We came together as members of BPC’s Farm and Forest Carbon Solutions Task Force because we believe that a comprehensive and ambitious policy framework to advance natural carbon solutions can deliver strong economic and environmental benefits for rural communities and increase access to federal government programs and private market opportunities for producers and landowners. As we work to map out this broader agenda, we applaud the efforts of the 117th Congress and the Biden administration to advance bipartisan initiatives that address wildfire and forest health needs, fund rural broadband infrastructure, and provide incentives for improved land management practices that deliver meaningful climate benefits.
The Senate-passed Infrastructure Investment and Jobs Act provides more than $6 billion for wildfire risk reduction programs, ecosystem restoration and burned area recovery, state and tribal forestry programs, and wood innovation grants.
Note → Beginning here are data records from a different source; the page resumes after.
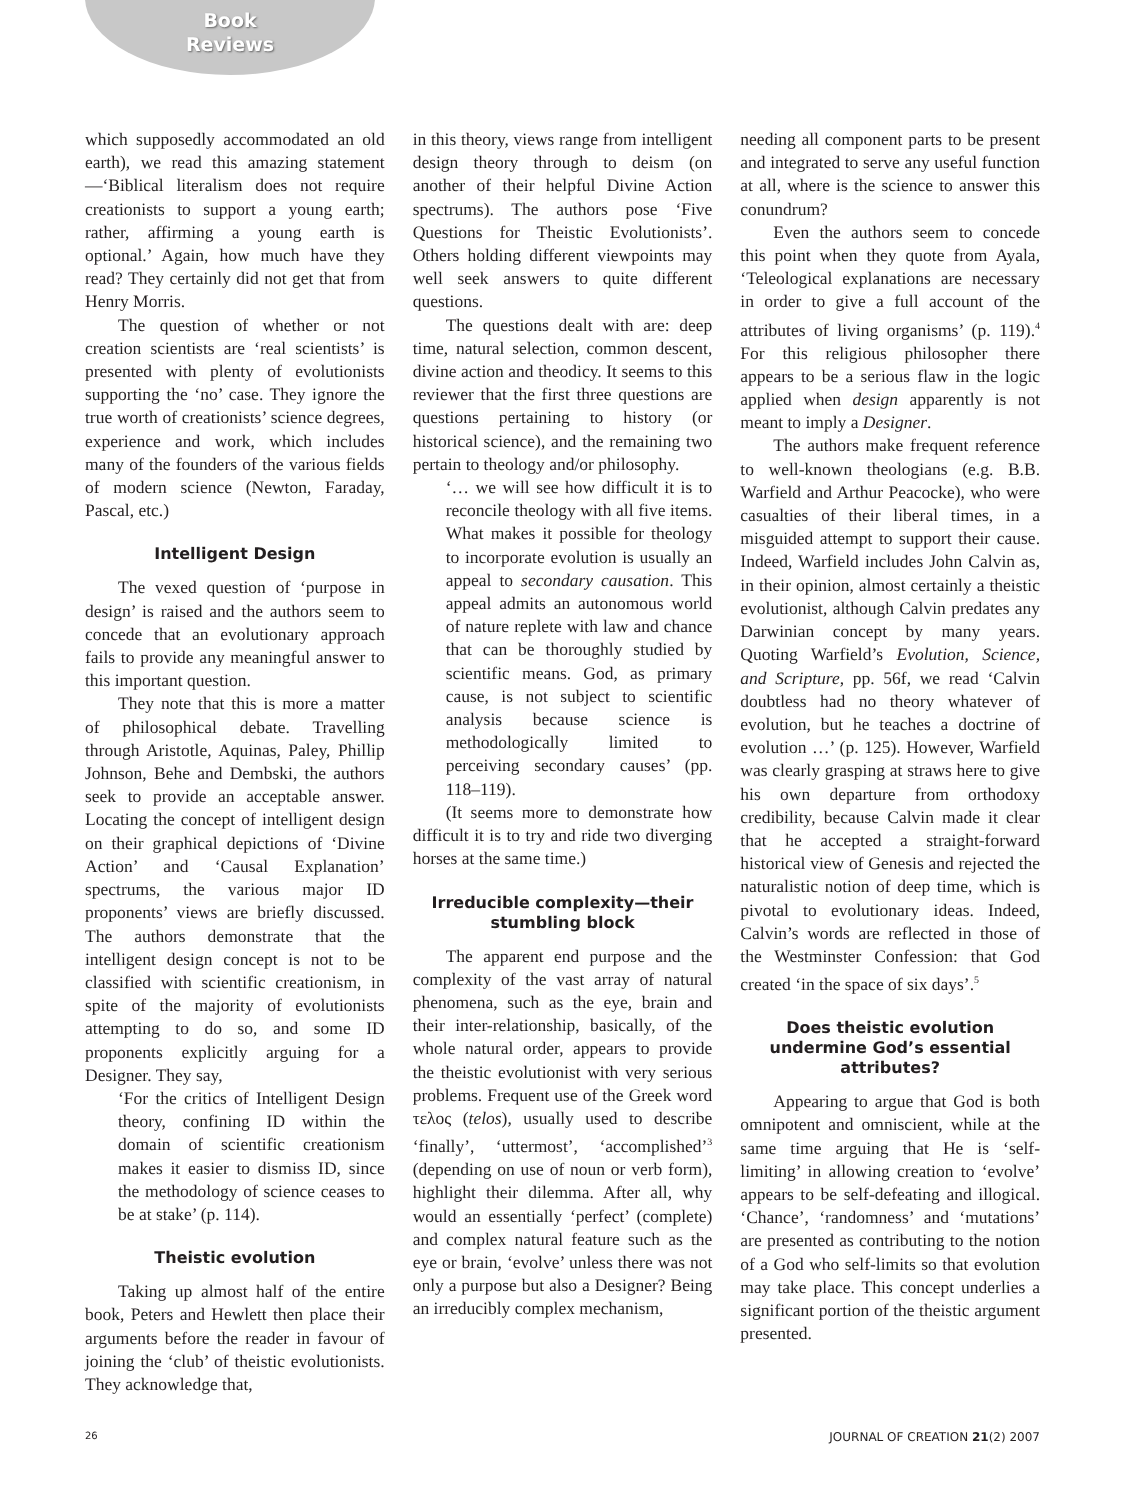Book
Reviews
which supposedly accommodated an old earth), we read this amazing statement—‘Biblical literalism does not require creationists to support a young earth; rather, affirming a young earth is optional.’ Again, how much have they read? They certainly did not get that from Henry Morris.
The question of whether or not creation scientists are ‘real scientists’ is presented with plenty of evolutionists supporting the ‘no’ case. They ignore the true worth of creationists’ science degrees, experience and work, which includes many of the founders of the various fields of modern science (Newton, Faraday, Pascal, etc.)
Intelligent Design
The vexed question of ‘purpose in design’ is raised and the authors seem to concede that an evolutionary approach fails to provide any meaningful answer to this important question.
They note that this is more a matter of philosophical debate. Travelling through Aristotle, Aquinas, Paley, Phillip Johnson, Behe and Dembski, the authors seek to provide an acceptable answer. Locating the concept of intelligent design on their graphical depictions of ‘Divine Action’ and ‘Causal Explanation’ spectrums, the various major ID proponents’ views are briefly discussed. The authors demonstrate that the intelligent design concept is not to be classified with scientific creationism, in spite of the majority of evolutionists attempting to do so, and some ID proponents explicitly arguing for a Designer. They say,
‘For the critics of Intelligent Design theory, confining ID within the domain of scientific creationism makes it easier to dismiss ID, since the methodology of science ceases to be at stake’ (p. 114).
Theistic evolution
Taking up almost half of the entire book, Peters and Hewlett then place their arguments before the reader in favour of joining the ‘club’ of theistic evolutionists. They acknowledge that,
in this theory, views range from intelligent design theory through to deism (on another of their helpful Divine Action spectrums). The authors pose ‘Five Questions for Theistic Evolutionists’. Others holding different viewpoints may well seek answers to quite different questions.
The questions dealt with are: deep time, natural selection, common descent, divine action and theodicy. It seems to this reviewer that the first three questions are questions pertaining to history (or historical science), and the remaining two pertain to theology and/or philosophy.
‘… we will see how difficult it is to reconcile theology with all five items. What makes it possible for theology to incorporate evolution is usually an appeal to secondary causation. This appeal admits an autonomous world of nature replete with law and chance that can be thoroughly studied by scientific means. God, as primary cause, is not subject to scientific analysis because science is methodologically limited to perceiving secondary causes’ (pp. 118–119).
(It seems more to demonstrate how difficult it is to try and ride two diverging horses at the same time.)
Irreducible complexity—their stumbling block
The apparent end purpose and the complexity of the vast array of natural phenomena, such as the eye, brain and their inter-relationship, basically, of the whole natural order, appears to provide the theistic evolutionist with very serious problems. Frequent use of the Greek word τελος (telos), usually used to describe ‘finally’, ‘uttermost’, ‘accomplished’<sup>3</sup> (depending on use of noun or verb form), highlight their dilemma. After all, why would an essentially ‘perfect’ (complete) and complex natural feature such as the eye or brain, ‘evolve’ unless there was not only a purpose but also a Designer? Being an irreducibly complex mechanism,
needing all component parts to be present and integrated to serve any useful function at all, where is the science to answer this conundrum?
Even the authors seem to concede this point when they quote from Ayala, ‘Teleological explanations are necessary in order to give a full account of the attributes of living organisms’ (p. 119).<sup>4</sup> For this religious philosopher there appears to be a serious flaw in the logic applied when design apparently is not meant to imply a Designer.
The authors make frequent reference to well-known theologians (e.g. B.B. Warfield and Arthur Peacocke), who were casualties of their liberal times, in a misguided attempt to support their cause. Indeed, Warfield includes John Calvin as, in their opinion, almost certainly a theistic evolutionist, although Calvin predates any Darwinian concept by many years. Quoting Warfield’s Evolution, Science, and Scripture, pp. 56f, we read ‘Calvin doubtless had no theory whatever of evolution, but he teaches a doctrine of evolution …’ (p. 125). However, Warfield was clearly grasping at straws here to give his own departure from orthodoxy credibility, because Calvin made it clear that he accepted a straight-forward historical view of Genesis and rejected the naturalistic notion of deep time, which is pivotal to evolutionary ideas. Indeed, Calvin’s words are reflected in those of the Westminster Confession: that God created ‘in the space of six days’.<sup>5</sup>
Does theistic evolution undermine God’s essential attributes?
Appearing to argue that God is both omnipotent and omniscient, while at the same time arguing that He is ‘self-limiting’ in allowing creation to ‘evolve’ appears to be self-defeating and illogical. ‘Chance’, ‘randomness’ and ‘mutations’ are presented as contributing to the notion of a God who self-limits so that evolution may take place. This concept underlies a significant portion of the theistic argument presented.
26 JOURNAL OF CREATION 21(2) 2007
It also includes the bipartisan REPLANT Act, which removes a cap on the Reforestation Trust Fund to help the U.S. Forest Service clear the 4 million-acre backlog of National Forest System lands in need of reforestation and keep up with rising future needs. Lastly, it includes vital investments across the whole natural climate solutions supply chain, including seedling production and wood utilization. If funded, these programs would provide critical resources for implementing natural climate solutions.
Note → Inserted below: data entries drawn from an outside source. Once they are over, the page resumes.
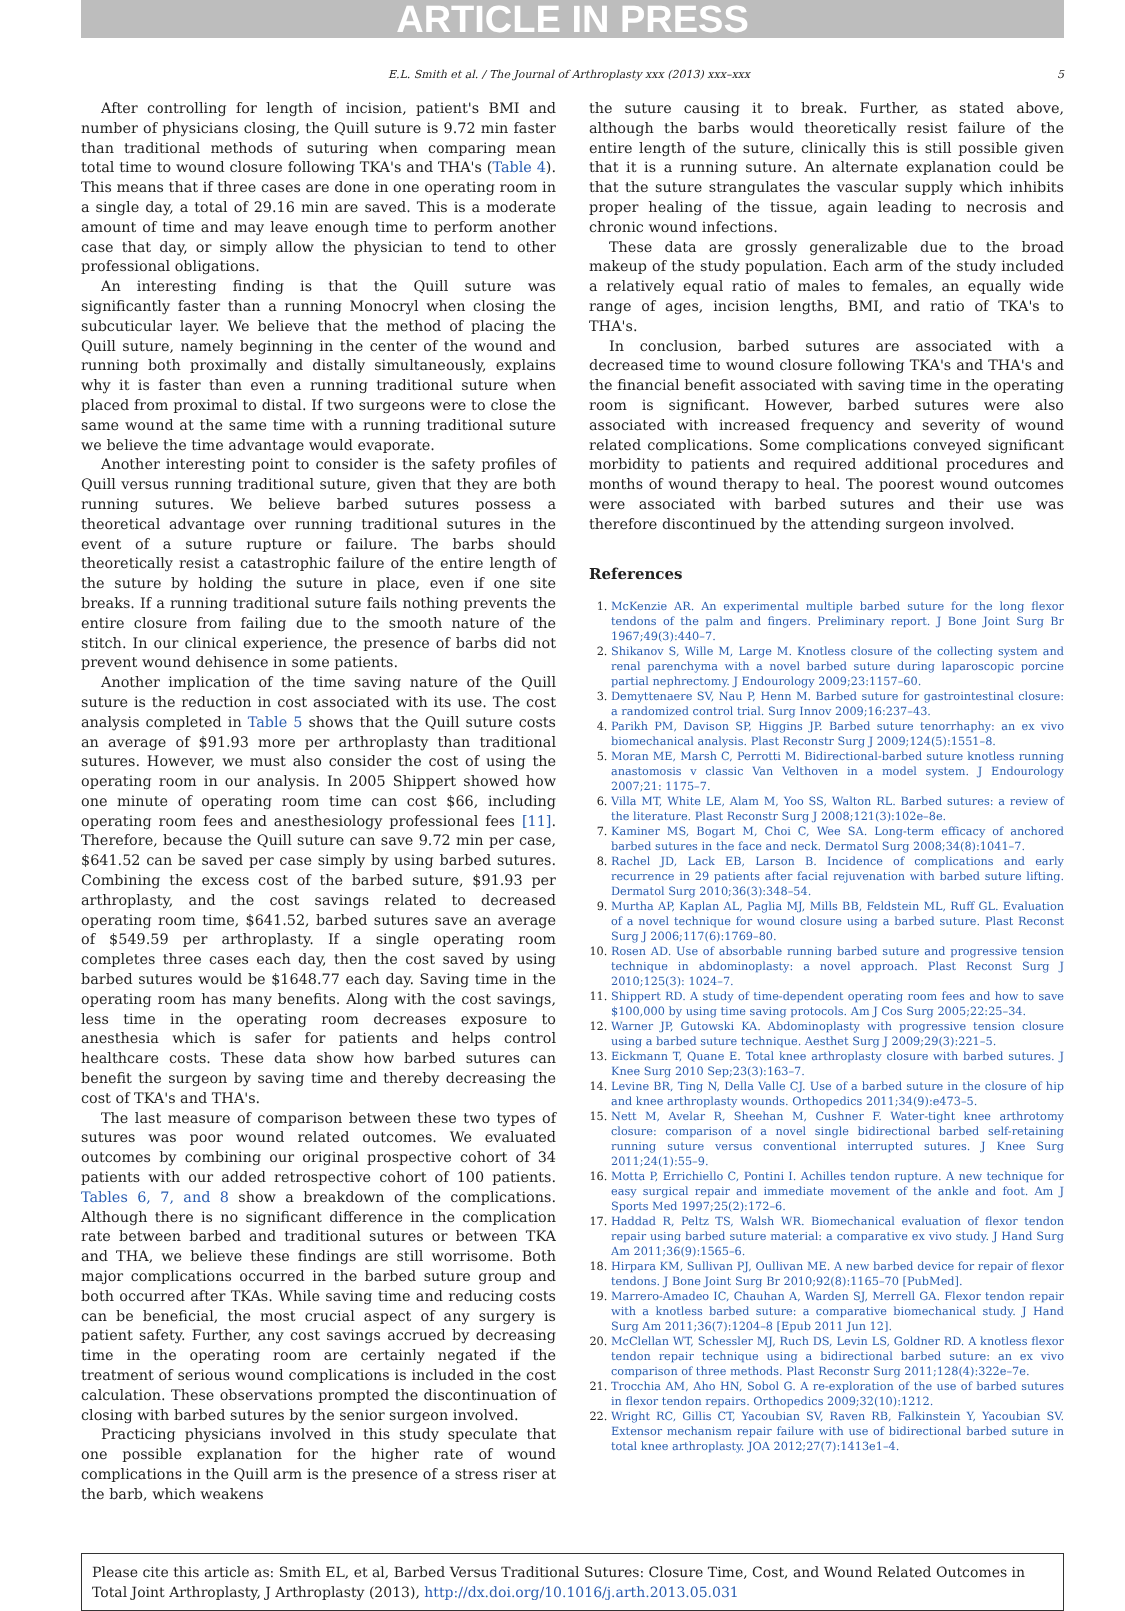ARTICLE IN PRESS
E.L. Smith et al. / The Journal of Arthroplasty xxx (2013) xxx–xxx 5
After controlling for length of incision, patient's BMI and number of physicians closing, the Quill suture is 9.72 min faster than traditional methods of suturing when comparing mean total time to wound closure following TKA's and THA's (Table 4). This means that if three cases are done in one operating room in a single day, a total of 29.16 min are saved. This is a moderate amount of time and may leave enough time to perform another case that day, or simply allow the physician to tend to other professional obligations.
An interesting finding is that the Quill suture was significantly faster than a running Monocryl when closing the subcuticular layer. We believe that the method of placing the Quill suture, namely beginning in the center of the wound and running both proximally and distally simultaneously, explains why it is faster than even a running traditional suture when placed from proximal to distal. If two surgeons were to close the same wound at the same time with a running traditional suture we believe the time advantage would evaporate.
Another interesting point to consider is the safety profiles of Quill versus running traditional suture, given that they are both running sutures. We believe barbed sutures possess a theoretical advantage over running traditional sutures in the event of a suture rupture or failure. The barbs should theoretically resist a catastrophic failure of the entire length of the suture by holding the suture in place, even if one site breaks. If a running traditional suture fails nothing prevents the entire closure from failing due to the smooth nature of the stitch. In our clinical experience, the presence of barbs did not prevent wound dehisence in some patients.
Another implication of the time saving nature of the Quill suture is the reduction in cost associated with its use. The cost analysis completed in Table 5 shows that the Quill suture costs an average of $91.93 more per arthroplasty than traditional sutures. However, we must also consider the cost of using the operating room in our analysis. In 2005 Shippert showed how one minute of operating room time can cost $66, including operating room fees and anesthesiology professional fees [11]. Therefore, because the Quill suture can save 9.72 min per case, $641.52 can be saved per case simply by using barbed sutures. Combining the excess cost of the barbed suture, $91.93 per arthroplasty, and the cost savings related to decreased operating room time, $641.52, barbed sutures save an average of $549.59 per arthroplasty. If a single operating room completes three cases each day, then the cost saved by using barbed sutures would be $1648.77 each day. Saving time in the operating room has many benefits. Along with the cost savings, less time in the operating room decreases exposure to anesthesia which is safer for patients and helps control healthcare costs. These data show how barbed sutures can benefit the surgeon by saving time and thereby decreasing the cost of TKA's and THA's.
The last measure of comparison between these two types of sutures was poor wound related outcomes. We evaluated outcomes by combining our original prospective cohort of 34 patients with our added retrospective cohort of 100 patients. Tables 6, 7, and 8 show a breakdown of the complications. Although there is no significant difference in the complication rate between barbed and traditional sutures or between TKA and THA, we believe these findings are still worrisome. Both major complications occurred in the barbed suture group and both occurred after TKAs. While saving time and reducing costs can be beneficial, the most crucial aspect of any surgery is patient safety. Further, any cost savings accrued by decreasing time in the operating room are certainly negated if the treatment of serious wound complications is included in the cost calculation. These observations prompted the discontinuation of closing with barbed sutures by the senior surgeon involved.
Practicing physicians involved in this study speculate that one possible explanation for the higher rate of wound complications in the Quill arm is the presence of a stress riser at the barb, which weakens
the suture causing it to break. Further, as stated above, although the barbs would theoretically resist failure of the entire length of the suture, clinically this is still possible given that it is a running suture. An alternate explanation could be that the suture strangulates the vascular supply which inhibits proper healing of the tissue, again leading to necrosis and chronic wound infections.
These data are grossly generalizable due to the broad makeup of the study population. Each arm of the study included a relatively equal ratio of males to females, an equally wide range of ages, incision lengths, BMI, and ratio of TKA's to THA's.
In conclusion, barbed sutures are associated with a decreased time to wound closure following TKA's and THA's and the financial benefit associated with saving time in the operating room is significant. However, barbed sutures were also associated with increased frequency and severity of wound related complications. Some complications conveyed significant morbidity to patients and required additional procedures and months of wound therapy to heal. The poorest wound outcomes were associated with barbed sutures and their use was therefore discontinued by the attending surgeon involved.
References
1. McKenzie AR. An experimental multiple barbed suture for the long flexor tendons of the palm and fingers. Preliminary report. J Bone Joint Surg Br 1967;49(3):440–7.
2. Shikanov S, Wille M, Large M. Knotless closure of the collecting system and renal parenchyma with a novel barbed suture during laparoscopic porcine partial nephrectomy. J Endourology 2009;23:1157–60.
3. Demyttenaere SV, Nau P, Henn M. Barbed suture for gastrointestinal closure: a randomized control trial. Surg Innov 2009;16:237–43.
4. Parikh PM, Davison SP, Higgins JP. Barbed suture tenorrhaphy: an ex vivo biomechanical analysis. Plast Reconstr Surg J 2009;124(5):1551–8.
5. Moran ME, Marsh C, Perrotti M. Bidirectional-barbed suture knotless running anastomosis v classic Van Velthoven in a model system. J Endourology 2007;21: 1175–7.
6. Villa MT, White LE, Alam M, Yoo SS, Walton RL. Barbed sutures: a review of the literature. Plast Reconstr Surg J 2008;121(3):102e–8e.
7. Kaminer MS, Bogart M, Choi C, Wee SA. Long-term efficacy of anchored barbed sutures in the face and neck. Dermatol Surg 2008;34(8):1041–7.
8. Rachel JD, Lack EB, Larson B. Incidence of complications and early recurrence in 29 patients after facial rejuvenation with barbed suture lifting. Dermatol Surg 2010;36(3):348–54.
9. Murtha AP, Kaplan AL, Paglia MJ, Mills BB, Feldstein ML, Ruff GL. Evaluation of a novel technique for wound closure using a barbed suture. Plast Reconst Surg J 2006;117(6):1769–80.
10. Rosen AD. Use of absorbable running barbed suture and progressive tension technique in abdominoplasty: a novel approach. Plast Reconst Surg J 2010;125(3): 1024–7.
11. Shippert RD. A study of time-dependent operating room fees and how to save $100,000 by using time saving protocols. Am J Cos Surg 2005;22:25–34.
12. Warner JP, Gutowski KA. Abdominoplasty with progressive tension closure using a barbed suture technique. Aesthet Surg J 2009;29(3):221–5.
13. Eickmann T, Quane E. Total knee arthroplasty closure with barbed sutures. J Knee Surg 2010 Sep;23(3):163–7.
14. Levine BR, Ting N, Della Valle CJ. Use of a barbed suture in the closure of hip and knee arthroplasty wounds. Orthopedics 2011;34(9):e473–5.
15. Nett M, Avelar R, Sheehan M, Cushner F. Water-tight knee arthrotomy closure: comparison of a novel single bidirectional barbed self-retaining running suture versus conventional interrupted sutures. J Knee Surg 2011;24(1):55–9.
16. Motta P, Errichiello C, Pontini I. Achilles tendon rupture. A new technique for easy surgical repair and immediate movement of the ankle and foot. Am J Sports Med 1997;25(2):172–6.
17. Haddad R, Peltz TS, Walsh WR. Biomechanical evaluation of flexor tendon repair using barbed suture material: a comparative ex vivo study. J Hand Surg Am 2011;36(9):1565–6.
18. Hirpara KM, Sullivan PJ, Oullivan ME. A new barbed device for repair of flexor tendons. J Bone Joint Surg Br 2010;92(8):1165–70 [PubMed].
19. Marrero-Amadeo IC, Chauhan A, Warden SJ, Merrell GA. Flexor tendon repair with a knotless barbed suture: a comparative biomechanical study. J Hand Surg Am 2011;36(7):1204–8 [Epub 2011 Jun 12].
20. McClellan WT, Schessler MJ, Ruch DS, Levin LS, Goldner RD. A knotless flexor tendon repair technique using a bidirectional barbed suture: an ex vivo comparison of three methods. Plast Reconstr Surg 2011;128(4):322e–7e.
21. Trocchia AM, Aho HN, Sobol G. A re-exploration of the use of barbed sutures in flexor tendon repairs. Orthopedics 2009;32(10):1212.
22. Wright RC, Gillis CT, Yacoubian SV, Raven RB, Falkinstein Y, Yacoubian SV. Extensor mechanism repair failure with use of bidirectional barbed suture in total knee arthroplasty. JOA 2012;27(7):1413e1–4.
Please cite this article as: Smith EL, et al, Barbed Versus Traditional Sutures: Closure Time, Cost, and Wound Related Outcomes in Total Joint Arthroplasty, J Arthroplasty (2013), http://dx.doi.org/10.1016/j.arth.2013.05.031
The Infrastructure Investment and Jobs Act, together with funding proposals being developed in budget reconciliation, have been estimated to reduce U.S. greenhouse gas emissions to approximately 45% below 2005 levels over the next decade (by 2030). Emissions reductions from agricultural conservation and forest management comprise 8.1% of this overall estimate and together represent the fourth largest category of reductions. These benefits would be achieved by a suite of climate-focused public lands management policies, together with voluntary and incentive-based programs for private working lands. As Congress continues to debate these and other provisions, we believe significant new investment and coordinated federal policy action are necessary precursors to realize the full contributions of America’s diverse farms, ranches, and forests – no matter what their size – to our nation’s climate goals. As extreme weather and climate-related disasters continue to affect communities, livelihoods, and the health of our natural and working lands, the time is right to put the correct policies in place so that American agriculture and forestry can do its part.
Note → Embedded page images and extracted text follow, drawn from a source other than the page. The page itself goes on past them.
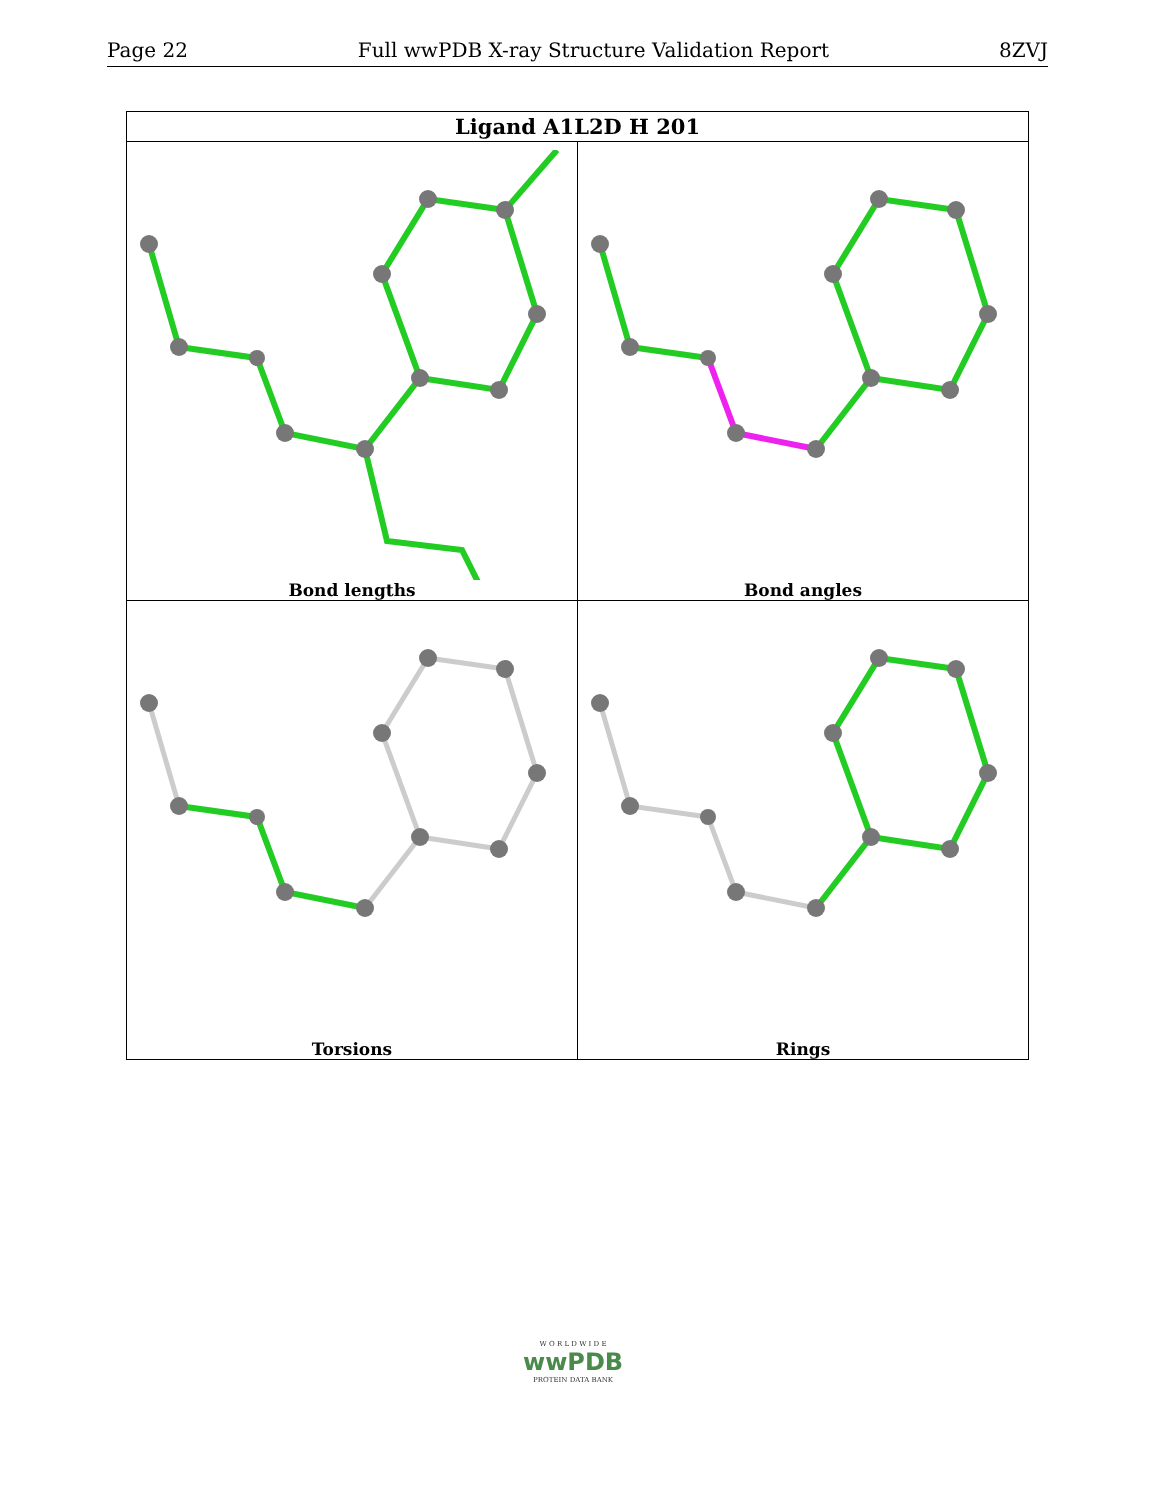Page 22 Full wwPDB X-ray Structure Validation Report 8ZVJ
| Ligand A1L2D H 201 | |
| --- | --- |
| Bond lengths | Bond angles |
| Torsions | Rings |
W O R L D W I D E
wwPDB
PROTEIN DATA BANK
Congress and the administration should target bipartisan initiatives to increase incentives, promote innovation, unlock private capital, and reduce barriers to participation in climate-smart agriculture and forestry. Ensuring that government programs and financial capital are accessible to all producers and forest landowners, especially those who have been historically underserved by the USDA, will accelerate the shift toward more sustainable land management systems that provide meaningful climate and economic benefits. Priorities should be to:
- Expand federal financial assistance, technical assistance, and agriculture and forestry workforce development programs
- Strengthen integrity and transparency in voluntary carbon markets, support their economic stability, and reduce transaction costs for participants
- Spur new public and private financial and insurance instruments that remove barriers to broad adoption of natural carbon solutions
- Prioritize landscape-scale climate resilience to wildfire, drought, insects and disease and invasive species
- Foster agriculture and forestry technology innovation to make natural carbon solutions cheaper and easier to implement
The Task Force will release recommendations and policy priorities following final deliberations later this year.